M. Pfeiffer avait un certain sens de l’humour, mais peu d’occasions de l’exercer. Depuis qu’il était notaire à Littlebourg, il n’avait affaire qu’à des gens dont les plaisanteries, innocentes ou grossières, étaient consacrées par des générations de rieurs et gardaient leur fraîcheur lorsque, répétés à toutes les réunions de fermiers, à toutes les assemblées privées et publiques, elles divertissaient encore les auditeurs qui les avaient mille fois entendues.

Il aurait pu, en ce moment, faire résonner les murs de son bureau, d’un grand éclat de voix, mais le personnage assis en face de lui l’en empêchait par sa gravité et son importance.

– Je voudrais être au clair, M. Pfeiffer !

La voix rude de M. Elmer trahissait une forte inquiétude. N’aurai-je rien de cet argent, à moins qu’Octobre ne soit dûment mariée le jour de son vingt-et-unième anniversaire ?

M. Pfeiffer inclina la tête, gravement.

– C’est en effet ce que stipule le testament, dit-il, et ses gros doigts déployèrent le document dactylographié !

« Vingt mille dollars à mon beau-frère, et le reste de ma fortune, à ma fille Octobre Jones, pour lui être remis le jour de son mariage, à son vingt-et-unième anniversaire, ou avant… » Elmer se gratta la tête nerveusement.

– C’est ce notaire d’Ogdensburg qui a rédigé cela ainsi. J’aurai mes vingt mille dollars d’une façon ou d’une autre. Et alors, quand Octobre sera mariée…

– Qui donc est l’auteur de cet acte extraordinaire ? interrompit le notaire.

M. Elmer parut mal à l’aise sur sa chaise :

– Mais… je crois bien que c’est moi qui l’ai dressé, Jones me laissait presque toujours le soin de ses affaires.

Elmer était un homme maigre, au visage anguleux et dur. Il avait l’habitude de mouvoir perpétuellement ses lèvres comme en un discours silencieux qu’il se serait adressé à lui-même. En ce moment, il se parlait rapidement ; sa lèvre supérieure allait et venait le plus comiquement du monde.

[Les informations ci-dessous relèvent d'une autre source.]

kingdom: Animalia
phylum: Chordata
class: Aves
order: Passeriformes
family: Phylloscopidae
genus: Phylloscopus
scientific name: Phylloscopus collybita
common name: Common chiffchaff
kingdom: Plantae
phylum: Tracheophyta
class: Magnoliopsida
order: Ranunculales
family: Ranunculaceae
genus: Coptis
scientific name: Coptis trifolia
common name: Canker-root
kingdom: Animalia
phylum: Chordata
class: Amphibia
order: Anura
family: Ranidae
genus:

– Il n’y a jamais eu aucune raison pour faire un testament pareil. Les biens de Jones étaient entièrement hypothéqués et justement les échéances sont survenues. C’est ce président de la banque d’Ogdensburg qui s’est arrangé de telle sorte que je ne puisse toucher cet argent avant le mariage d’Octobre, et c’est ainsi que je l’ai rédigé… Le fait qu’Octobre n’en aura que le reste…

– Y a-t-il vraiment un reste, M. Elmer !

Il y avait une certaine sécheresse dans l’intonation du notaire, mais Elmer ne vit rien de blessant dans la question elle-même.

– Eh bien, non, pas grand’chose. Mais il est bien évident qu’Octobre trouvera toujours un foyer chez moi et chez Mme Elmer.

Dieu a ordonné qu’on protégeât les orphelins et… Certes, elle nous a coûté gros : collège, vêtements… et son mariage coûtera aussi… J’ai fait le compte quand j’ai rédigé ce testament.

M. Pfeiffer soupira profondément.

– Votre héritage est certainement problématique… de même que celui d’Octobre. Une fugitive expression de joie effleura le visage de M. Elmer.

– C’est pourquoi je suis venu vous voir. Mme Elmer a arrangé tout cela. Il ne faut pas lésiner, m’a-t-elle dit. Pour un dollar ou deux, vous serez au clair, et il n’y aura plus à y revenir.